● **What is needed**
All entries below are to be set down again exactly as given.

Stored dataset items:
- - - -
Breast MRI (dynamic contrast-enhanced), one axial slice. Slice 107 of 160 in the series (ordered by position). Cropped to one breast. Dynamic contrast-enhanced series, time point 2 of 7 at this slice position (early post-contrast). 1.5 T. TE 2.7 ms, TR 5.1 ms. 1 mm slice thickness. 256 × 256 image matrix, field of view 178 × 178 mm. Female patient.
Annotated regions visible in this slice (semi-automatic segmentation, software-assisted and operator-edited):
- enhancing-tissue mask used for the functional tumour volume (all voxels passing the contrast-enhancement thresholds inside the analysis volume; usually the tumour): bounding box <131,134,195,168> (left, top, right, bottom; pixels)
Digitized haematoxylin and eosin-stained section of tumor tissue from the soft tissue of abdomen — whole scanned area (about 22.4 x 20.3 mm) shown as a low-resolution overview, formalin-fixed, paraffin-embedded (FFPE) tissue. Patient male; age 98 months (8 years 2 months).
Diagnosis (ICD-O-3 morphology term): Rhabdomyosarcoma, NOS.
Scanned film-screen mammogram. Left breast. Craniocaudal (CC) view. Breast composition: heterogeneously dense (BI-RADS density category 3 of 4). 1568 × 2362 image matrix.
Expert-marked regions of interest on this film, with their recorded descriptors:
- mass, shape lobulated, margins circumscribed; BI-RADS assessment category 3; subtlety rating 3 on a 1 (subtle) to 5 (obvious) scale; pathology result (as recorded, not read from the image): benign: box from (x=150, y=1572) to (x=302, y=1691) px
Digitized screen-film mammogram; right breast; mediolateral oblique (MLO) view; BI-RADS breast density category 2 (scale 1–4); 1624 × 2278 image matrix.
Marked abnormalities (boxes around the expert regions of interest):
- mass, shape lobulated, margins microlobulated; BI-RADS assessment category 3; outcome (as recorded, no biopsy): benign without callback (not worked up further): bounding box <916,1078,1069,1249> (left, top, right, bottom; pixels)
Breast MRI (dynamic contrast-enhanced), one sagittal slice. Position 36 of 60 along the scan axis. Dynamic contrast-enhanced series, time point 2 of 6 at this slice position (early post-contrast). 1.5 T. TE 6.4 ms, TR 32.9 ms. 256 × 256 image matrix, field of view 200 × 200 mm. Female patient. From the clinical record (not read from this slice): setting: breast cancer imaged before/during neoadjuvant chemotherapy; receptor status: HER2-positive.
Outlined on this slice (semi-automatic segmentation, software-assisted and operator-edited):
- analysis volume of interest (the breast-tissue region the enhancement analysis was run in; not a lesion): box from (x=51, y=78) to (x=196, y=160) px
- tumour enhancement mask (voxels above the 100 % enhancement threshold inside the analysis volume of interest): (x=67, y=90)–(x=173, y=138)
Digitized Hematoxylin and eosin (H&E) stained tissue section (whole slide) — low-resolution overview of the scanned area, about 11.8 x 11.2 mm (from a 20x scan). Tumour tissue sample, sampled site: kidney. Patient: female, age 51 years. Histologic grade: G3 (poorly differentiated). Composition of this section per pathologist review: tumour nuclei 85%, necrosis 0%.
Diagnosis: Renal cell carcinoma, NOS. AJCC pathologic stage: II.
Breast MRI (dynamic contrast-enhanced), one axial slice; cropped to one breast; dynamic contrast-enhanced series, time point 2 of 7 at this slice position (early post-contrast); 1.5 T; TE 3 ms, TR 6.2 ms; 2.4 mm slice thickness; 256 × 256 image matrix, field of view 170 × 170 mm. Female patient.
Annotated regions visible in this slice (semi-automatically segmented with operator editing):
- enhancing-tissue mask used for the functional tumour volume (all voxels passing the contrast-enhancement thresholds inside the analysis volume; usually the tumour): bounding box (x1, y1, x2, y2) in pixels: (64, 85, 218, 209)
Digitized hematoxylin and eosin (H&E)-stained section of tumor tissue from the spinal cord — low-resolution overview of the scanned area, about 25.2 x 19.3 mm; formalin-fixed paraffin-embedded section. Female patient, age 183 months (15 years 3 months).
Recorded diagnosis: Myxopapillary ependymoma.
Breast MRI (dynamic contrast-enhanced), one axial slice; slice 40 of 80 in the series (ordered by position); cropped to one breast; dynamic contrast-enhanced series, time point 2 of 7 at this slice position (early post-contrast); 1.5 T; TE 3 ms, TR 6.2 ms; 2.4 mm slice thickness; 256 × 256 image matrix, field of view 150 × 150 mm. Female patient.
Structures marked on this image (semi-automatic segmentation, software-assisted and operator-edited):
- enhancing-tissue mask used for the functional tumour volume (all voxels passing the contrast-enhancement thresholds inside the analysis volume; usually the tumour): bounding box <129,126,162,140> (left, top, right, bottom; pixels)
- - - -
● **Exercise solution**
Breast MRI (dynamic contrast-enhanced), one axial slice. Slice 107 of 160 in the series (ordered by position). Cropped to one breast. Dynamic contrast-enhanced series, time point 2 of 7 at this slice position (early post-contrast). 1.5 T. TE 2.7 ms, TR 5.1 ms. 1 mm slice thickness. 256 × 256 image matrix, field of view 178 × 178 mm. Female patient.
Annotated regions visible in this slice (semi-automatic segmentation, software-assisted and operator-edited):
- enhancing-tissue mask used for the functional tumour volume (all voxels passing the contrast-enhancement thresholds inside the analysis volume; usually the tumour): bounding box <131,134,195,168> (left, top, right, bottom; pixels)
Digitized haematoxylin and eosin-stained section of tumor tissue from the soft tissue of abdomen — whole scanned area (about 22.4 x 20.3 mm) shown as a low-resolution overview, formalin-fixed, paraffin-embedded (FFPE) tissue. Patient male; age 98 months (8 years 2 months).
Diagnosis (ICD-O-3 morphology term): Rhabdomyosarcoma, NOS.
Scanned film-screen mammogram. Left breast. Craniocaudal (CC) view. Breast composition: heterogeneously dense (BI-RADS density category 3 of 4). 1568 × 2362 image matrix.
Expert-marked regions of interest on this film, with their recorded descriptors:
- mass, shape lobulated, margins circumscribed; BI-RADS assessment category 3; subtlety rating 3 on a 1 (subtle) to 5 (obvious) scale; pathology result (as recorded, not read from the image): benign: box from (x=150, y=1572) to (x=302, y=1691) px
Digitized screen-film mammogram; right breast; mediolateral oblique (MLO) view; BI-RADS breast density category 2 (scale 1–4); 1624 × 2278 image matrix.
Marked abnormalities (boxes around the expert regions of interest):
- mass, shape lobulated, margins microlobulated; BI-RADS assessment category 3; outcome (as recorded, no biopsy): benign without callback (not worked up further): bounding box <916,1078,1069,1249> (left, top, right, bottom; pixels)
Breast MRI (dynamic contrast-enhanced), one sagittal slice. Position 36 of 60 along the scan axis. Dynamic contrast-enhanced series, time point 2 of 6 at this slice position (early post-contrast). 1.5 T. TE 6.4 ms, TR 32.9 ms. 256 × 256 image matrix, field of view 200 × 200 mm. Female patient. From the clinical record (not read from this slice): setting: breast cancer imaged before/during neoadjuvant chemotherapy; receptor status: HER2-positive.
Outlined on this slice (semi-automatic segmentation, software-assisted and operator-edited):
- analysis volume of interest (the breast-tissue region the enhancement analysis was run in; not a lesion): box from (x=51, y=78) to (x=196, y=160) px
- tumour enhancement mask (voxels above the 100 % enhancement threshold inside the analysis volume of interest): (x=67, y=90)–(x=173, y=138)
Digitized Hematoxylin and eosin (H&E) stained tissue section (whole slide) — low-resolution overview of the scanned area, about 11.8 x 11.2 mm (from a 20x scan). Tumour tissue sample, sampled site: kidney. Patient: female, age 51 years. Histologic grade: G3 (poorly differentiated). Composition of this section per pathologist review: tumour nuclei 85%, necrosis 0%.
Diagnosis: Renal cell carcinoma, NOS. AJCC pathologic stage: II.
Breast MRI (dynamic contrast-enhanced), one axial slice; cropped to one breast; dynamic contrast-enhanced series, time point 2 of 7 at this slice position (early post-contrast); 1.5 T; TE 3 ms, TR 6.2 ms; 2.4 mm slice thickness; 256 × 256 image matrix, field of view 170 × 170 mm. Female patient.
Annotated regions visible in this slice (semi-automatically segmented with operator editing):
- enhancing-tissue mask used for the functional tumour volume (all voxels passing the contrast-enhancement thresholds inside the analysis volume; usually the tumour): bounding box (x1, y1, x2, y2) in pixels: (64, 85, 218, 209)
Digitized hematoxylin and eosin (H&E)-stained section of tumor tissue from the spinal cord — low-resolution overview of the scanned area, about 25.2 x 19.3 mm; formalin-fixed paraffin-embedded section. Female patient, age 183 months (15 years 3 months).
Recorded diagnosis: Myxopapillary ependymoma.
Breast MRI (dynamic contrast-enhanced), one axial slice; slice 40 of 80 in the series (ordered by position); cropped to one breast; dynamic contrast-enhanced series, time point 2 of 7 at this slice position (early post-contrast); 1.5 T; TE 3 ms, TR 6.2 ms; 2.4 mm slice thickness; 256 × 256 image matrix, field of view 150 × 150 mm. Female patient.
Structures marked on this image (semi-automatic segmentation, software-assisted and operator-edited):
- enhancing-tissue mask used for the functional tumour volume (all voxels passing the contrast-enhancement thresholds inside the analysis volume; usually the tumour): bounding box <129,126,162,140> (left, top, right, bottom; pixels)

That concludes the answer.